O filme marca a estreia do diretor sul-coreano Kim Ji-Woon, do excêntrico western Os Invencíveis (2008), em Hollywood. Tal como naquele filme, Kim faz uma releitura do gênero americano, onde o xerife solitário Ray, como o Gary Cooper de Matar ou Morrer (1952) tem de defender com seus parcos recursos a minúscula cidade. O cavaleiro negro é Cortez, e, no lugar dos cavalos, entram máquinas tunadas como o Corvette C6 ZR1 usado pelo vilão. Aí reside o único elemento “atual” da trama: nas longas tomadas do carro de Cortez, com o som trovejante potencializado pelos alto-falantes da sala de cinema, o filme aproveita lições da série Velozes e Furiosos, e até consegue remeter ao extraordinário Drive (2012), especialmente na melhor cena do filme, aquela em que Cortez usa o veículo para despistar um helicóptero.

Dito assim, parece mais interessante do que o filme realmente é. Mas O Último Desafio, apesar dessas referências, é só mais um longo desfile de frases de efeito e matança indiscriminada. Schwarza ainda encontra apoio no bem-intencionado elenco secundário, com Rodrigo Santoro, eficiente mas nada memorável, e Luis Guzmán, de longe o melhor – e mais humano – personagem do filme, com toda a sua sensata covardia.

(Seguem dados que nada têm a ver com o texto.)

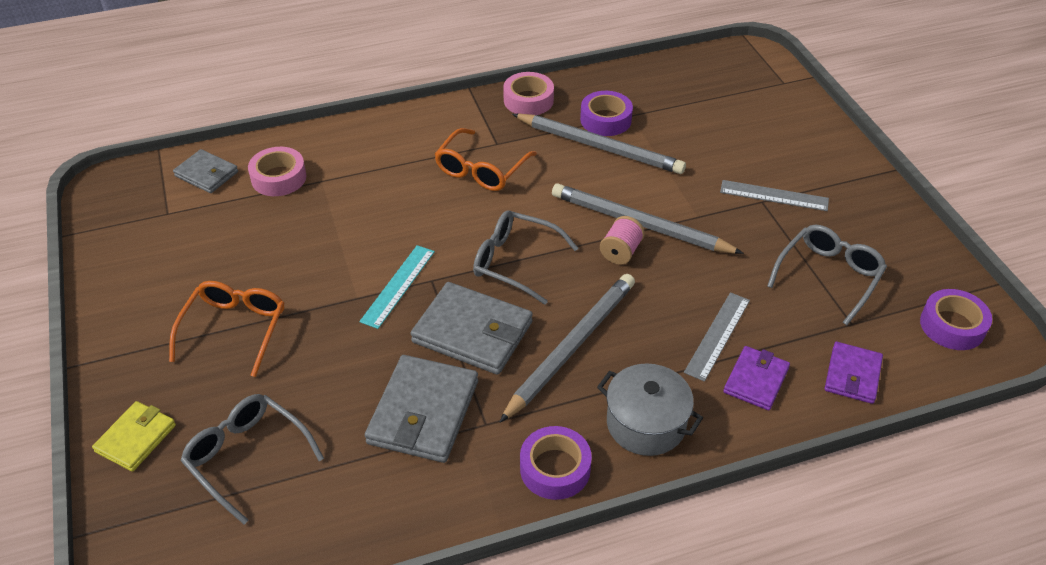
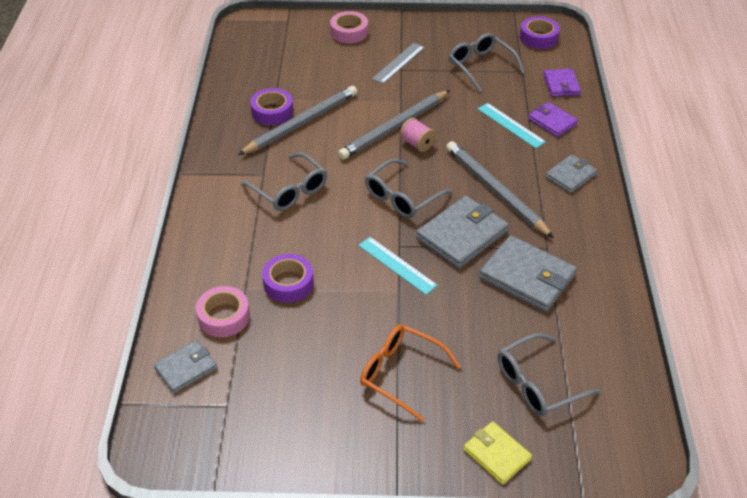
camera: 70 degrees left, 0 degrees up
orange glasses [435,128,537,191] -> grey glasses [241,152,327,211]
pink tape [503,72,554,115] -> pink tape moved to [330,11,368,43]
purple tape [520,426,592,500] -> purple tape moved to [262,254,314,303]
grey pot [597,363,703,456] -> grey wallet [545,154,597,193]
grey ruler [684,292,750,382] -> turquoise ruler [478,103,546,148]
purple wallet [825,342,883,404] -> purple wallet turned 45 degrees clockwise [543,69,581,97]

Ji-Woon ainda tenta desenvolver uma segunda trama, trazendo Forest Whitaker como o coordenador da equipe do FBI que caça Cortez, mas tudo existe em função do personagem de Schwarzenegger. E, embora o ator ainda esbanje carisma e atuações canastronas, como Ray bem lembra, ele está velho – bem como o estilo de filme que ele se acostumou a fazer. Não convencem mais a correria, as quedas dos edifícios, o armamento absurdo dos personagens. E o clímax do filme, o embate final entre Ray e Cortez, é sofrível – vai desde Ray achando um Camaro ZL1 dando sopa na esquina até um duelo que mais faz rir do que cria tensão – digo isso ao observar a profusão de risadas da plateia. A cereja do bolo é a presença irritante de Johnny Knoxville (do programa Jackass), dizendo e fazendo coisas estúpidas o tempo todo.

Apesar dele, O Último Desafio consegue fazer rir – o que parece ser uma característica desse revival dos heróis de ação, que abusa de piadinhas sobre a velhice dos atores, em vez de apostar na aura de invencibilidade dos mesmos – no que faz bem, aliás.

E o filme também é um adendo digno à carreira do eterno ‘Terminator’. O velho Exterminador transparece o cansaço nas cenas. Cansaço não só do corre-corre incessante, mas também do personagem durão que lhe deu fama. Ainda assim, ele caminha, cheio de autoridade, em sua investida final contra Cortez, para dizer uma frase que, em sua voz grave, entra para a galeria de frases antológicas dos seus filmes: “Você está preso!” – o mais próximo de Clint Eastwood que qualquer dos seus colegas de geração já chegou.